Tobacco History:
The Social History of Smoking
by George Latimer Apperson
First published in 1914
"The Social History of Smoking" by George Latimer Apperson, can be purchased at Amazon.com in two different versions. Depending on the quality of the edition, prices range between $35 and $104.
From Chapter 1: "'It requires no effort of the fancy to picture these three men [Shakespeare, Bacon and Raleigh] as lounging in a window of Durham House, puffing the new Indian weed from silver bowls, discussing the highest themes in poetry and science, while gazing on the flower-beds and the river, the darting barges of dame and cavalier, and the distant pavilions of Paris garden and the Globe.'" This is a pure "effort of the fancy" so far as Bacon and Shakespeare are concerned. Shakespeare's absolute silence about tobacco forbids us to assume that he smoked; but of Raleigh the picture may be true enough. The house had, as Aubrey tells us, "a little turret that looked into and over the Thames, and had the prospect which is as pleasant perhaps as any in the world"; and it would be strange indeed if the owner of the noble house did not often smoke a contemplative pipe in the window of that pleasant turret.

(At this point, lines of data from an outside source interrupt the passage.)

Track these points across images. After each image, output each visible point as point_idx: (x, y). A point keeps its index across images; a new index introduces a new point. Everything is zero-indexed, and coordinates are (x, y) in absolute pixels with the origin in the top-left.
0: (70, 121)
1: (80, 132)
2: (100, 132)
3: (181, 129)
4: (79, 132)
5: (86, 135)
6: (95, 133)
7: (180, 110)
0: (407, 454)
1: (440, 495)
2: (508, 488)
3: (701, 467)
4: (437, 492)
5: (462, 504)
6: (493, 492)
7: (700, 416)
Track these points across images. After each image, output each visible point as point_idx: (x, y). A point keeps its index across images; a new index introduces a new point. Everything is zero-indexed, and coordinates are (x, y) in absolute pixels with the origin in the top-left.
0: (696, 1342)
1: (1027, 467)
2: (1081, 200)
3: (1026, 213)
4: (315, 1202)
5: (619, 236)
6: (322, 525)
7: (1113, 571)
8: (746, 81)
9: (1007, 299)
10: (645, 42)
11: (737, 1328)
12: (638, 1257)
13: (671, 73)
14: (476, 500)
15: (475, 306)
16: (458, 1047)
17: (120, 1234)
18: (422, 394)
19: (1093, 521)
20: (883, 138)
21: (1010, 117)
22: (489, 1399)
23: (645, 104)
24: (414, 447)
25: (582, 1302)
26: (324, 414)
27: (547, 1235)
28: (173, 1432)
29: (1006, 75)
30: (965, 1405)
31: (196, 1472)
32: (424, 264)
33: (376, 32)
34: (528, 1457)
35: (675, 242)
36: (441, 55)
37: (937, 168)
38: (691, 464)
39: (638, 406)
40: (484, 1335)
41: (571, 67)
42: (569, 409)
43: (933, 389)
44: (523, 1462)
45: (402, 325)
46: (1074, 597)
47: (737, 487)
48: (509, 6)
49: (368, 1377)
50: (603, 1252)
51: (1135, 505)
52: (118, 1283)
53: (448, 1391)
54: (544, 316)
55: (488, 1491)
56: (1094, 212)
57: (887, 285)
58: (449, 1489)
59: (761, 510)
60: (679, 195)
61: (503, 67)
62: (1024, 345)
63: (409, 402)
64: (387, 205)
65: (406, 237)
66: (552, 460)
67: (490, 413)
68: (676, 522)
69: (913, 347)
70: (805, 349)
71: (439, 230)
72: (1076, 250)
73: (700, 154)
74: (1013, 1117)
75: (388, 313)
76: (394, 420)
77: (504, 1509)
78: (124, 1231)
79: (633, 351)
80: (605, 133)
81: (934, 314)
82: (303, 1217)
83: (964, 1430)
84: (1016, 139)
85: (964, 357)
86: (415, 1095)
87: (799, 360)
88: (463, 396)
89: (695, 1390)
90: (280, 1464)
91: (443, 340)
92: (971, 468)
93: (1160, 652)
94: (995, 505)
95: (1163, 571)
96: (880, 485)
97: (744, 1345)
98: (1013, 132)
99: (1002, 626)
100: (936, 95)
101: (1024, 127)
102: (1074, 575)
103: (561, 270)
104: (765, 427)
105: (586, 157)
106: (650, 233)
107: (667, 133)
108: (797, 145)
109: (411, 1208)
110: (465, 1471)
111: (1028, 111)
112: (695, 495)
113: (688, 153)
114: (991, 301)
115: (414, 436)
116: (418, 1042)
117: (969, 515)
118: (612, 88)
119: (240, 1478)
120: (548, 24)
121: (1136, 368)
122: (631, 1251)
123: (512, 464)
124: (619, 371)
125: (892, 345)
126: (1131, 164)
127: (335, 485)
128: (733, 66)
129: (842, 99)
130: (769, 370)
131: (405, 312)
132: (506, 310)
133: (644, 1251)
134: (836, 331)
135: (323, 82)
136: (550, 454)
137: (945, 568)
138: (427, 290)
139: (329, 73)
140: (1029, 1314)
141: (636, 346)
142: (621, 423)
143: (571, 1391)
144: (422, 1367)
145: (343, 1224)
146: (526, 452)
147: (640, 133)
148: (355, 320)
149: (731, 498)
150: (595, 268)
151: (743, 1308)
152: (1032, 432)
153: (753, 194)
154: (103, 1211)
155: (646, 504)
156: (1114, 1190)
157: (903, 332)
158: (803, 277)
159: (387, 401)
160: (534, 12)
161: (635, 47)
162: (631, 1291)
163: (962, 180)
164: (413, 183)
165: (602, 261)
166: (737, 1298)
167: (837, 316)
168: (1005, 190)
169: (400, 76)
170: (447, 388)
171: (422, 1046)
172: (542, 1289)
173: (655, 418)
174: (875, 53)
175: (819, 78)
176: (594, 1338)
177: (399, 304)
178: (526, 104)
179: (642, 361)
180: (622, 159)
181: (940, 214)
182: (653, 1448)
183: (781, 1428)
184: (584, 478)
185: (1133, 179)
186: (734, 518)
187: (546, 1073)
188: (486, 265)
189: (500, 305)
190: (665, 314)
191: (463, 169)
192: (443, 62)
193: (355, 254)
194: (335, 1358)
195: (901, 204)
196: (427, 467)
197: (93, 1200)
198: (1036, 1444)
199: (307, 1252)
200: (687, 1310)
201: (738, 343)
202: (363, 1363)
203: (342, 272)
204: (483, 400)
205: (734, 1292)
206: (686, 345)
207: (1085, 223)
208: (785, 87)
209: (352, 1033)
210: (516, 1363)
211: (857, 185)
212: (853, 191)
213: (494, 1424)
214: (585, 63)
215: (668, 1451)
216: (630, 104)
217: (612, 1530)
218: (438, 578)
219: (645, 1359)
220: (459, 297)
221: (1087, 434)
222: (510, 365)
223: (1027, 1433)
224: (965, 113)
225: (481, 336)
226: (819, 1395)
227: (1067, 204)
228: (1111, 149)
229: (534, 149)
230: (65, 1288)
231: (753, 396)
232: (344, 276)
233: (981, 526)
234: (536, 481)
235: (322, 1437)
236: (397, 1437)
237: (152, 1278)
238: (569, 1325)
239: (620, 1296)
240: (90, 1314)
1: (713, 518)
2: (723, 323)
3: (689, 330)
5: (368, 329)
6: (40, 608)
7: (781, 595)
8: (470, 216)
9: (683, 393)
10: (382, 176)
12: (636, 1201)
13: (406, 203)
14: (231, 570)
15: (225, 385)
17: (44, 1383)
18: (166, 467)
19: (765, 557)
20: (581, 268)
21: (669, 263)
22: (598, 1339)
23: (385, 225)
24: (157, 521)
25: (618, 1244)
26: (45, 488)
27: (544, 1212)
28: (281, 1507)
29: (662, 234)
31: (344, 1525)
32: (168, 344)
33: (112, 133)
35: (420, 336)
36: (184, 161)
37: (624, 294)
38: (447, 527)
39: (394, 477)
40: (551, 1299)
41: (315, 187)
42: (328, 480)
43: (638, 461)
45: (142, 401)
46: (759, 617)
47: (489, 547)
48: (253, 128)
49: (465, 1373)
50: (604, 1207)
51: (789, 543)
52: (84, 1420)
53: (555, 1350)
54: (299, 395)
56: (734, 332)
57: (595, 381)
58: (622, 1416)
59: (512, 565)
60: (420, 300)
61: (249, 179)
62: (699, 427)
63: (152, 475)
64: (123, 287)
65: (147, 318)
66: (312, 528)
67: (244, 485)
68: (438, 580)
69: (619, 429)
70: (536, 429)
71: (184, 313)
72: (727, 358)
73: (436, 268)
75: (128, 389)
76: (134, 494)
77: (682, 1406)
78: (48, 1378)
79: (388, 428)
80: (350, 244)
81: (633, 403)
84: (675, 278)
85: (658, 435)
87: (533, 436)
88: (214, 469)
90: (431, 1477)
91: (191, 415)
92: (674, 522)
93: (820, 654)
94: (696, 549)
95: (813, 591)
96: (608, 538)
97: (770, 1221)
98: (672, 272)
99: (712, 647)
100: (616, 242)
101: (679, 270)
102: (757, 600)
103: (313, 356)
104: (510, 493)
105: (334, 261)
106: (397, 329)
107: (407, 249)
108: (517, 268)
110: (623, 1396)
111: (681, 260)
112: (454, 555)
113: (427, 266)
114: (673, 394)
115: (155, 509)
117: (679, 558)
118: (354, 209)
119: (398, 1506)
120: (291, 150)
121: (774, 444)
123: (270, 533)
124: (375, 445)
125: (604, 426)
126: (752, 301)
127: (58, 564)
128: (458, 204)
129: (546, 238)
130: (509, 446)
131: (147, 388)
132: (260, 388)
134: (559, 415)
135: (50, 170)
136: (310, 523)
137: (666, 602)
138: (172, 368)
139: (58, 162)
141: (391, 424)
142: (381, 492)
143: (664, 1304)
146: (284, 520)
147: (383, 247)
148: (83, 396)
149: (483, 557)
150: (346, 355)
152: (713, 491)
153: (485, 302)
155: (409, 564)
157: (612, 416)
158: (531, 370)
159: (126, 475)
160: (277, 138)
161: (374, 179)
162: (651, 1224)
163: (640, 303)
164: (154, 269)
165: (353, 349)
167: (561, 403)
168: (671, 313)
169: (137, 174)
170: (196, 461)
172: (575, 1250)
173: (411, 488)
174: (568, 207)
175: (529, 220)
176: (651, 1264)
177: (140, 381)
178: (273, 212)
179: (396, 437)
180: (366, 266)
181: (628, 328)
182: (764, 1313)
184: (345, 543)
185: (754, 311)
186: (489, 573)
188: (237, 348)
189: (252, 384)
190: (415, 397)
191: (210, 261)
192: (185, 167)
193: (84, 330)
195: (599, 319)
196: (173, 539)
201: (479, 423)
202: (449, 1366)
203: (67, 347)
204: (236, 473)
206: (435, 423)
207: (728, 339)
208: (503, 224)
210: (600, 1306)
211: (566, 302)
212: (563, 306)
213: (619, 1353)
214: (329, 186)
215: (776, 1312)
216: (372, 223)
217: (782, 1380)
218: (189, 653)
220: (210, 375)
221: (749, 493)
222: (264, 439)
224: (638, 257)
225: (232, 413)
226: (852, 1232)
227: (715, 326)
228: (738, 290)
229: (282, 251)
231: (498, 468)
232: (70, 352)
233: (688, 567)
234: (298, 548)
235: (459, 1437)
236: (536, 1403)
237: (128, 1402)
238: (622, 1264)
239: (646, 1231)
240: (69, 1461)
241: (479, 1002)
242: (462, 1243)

From Chapter 5: These seventeenth-century pipes were largely made in Holland of pipe-clay imported from England—to the disgust and loss of English pipe-makers. In 1663 the Company of tobacco-Pipe Makers petitioned Parliament "to forbid the export of tobacco pipe clay, since by the manufacture of pipes in Holland their trade is much damaged." Further, they asked for "the confirmation of their charter of government so as to empower them to regulate abuses, as many persons engage in the trade without licence." The Company's request was granted; but in the next year they again found it necessary to come to Parliament, showing "the great improvement in their trade since their incorporation, 17 James I, and their threatened ruin because cooks, bakers, and ale-house keepers and others make pipes, but so unskilfully that they are brought into disesteem; they request to be comprehended in the Statute of Labourers of 5 Elizabeth, so that none may follow the trade who have not been apprentices seven years."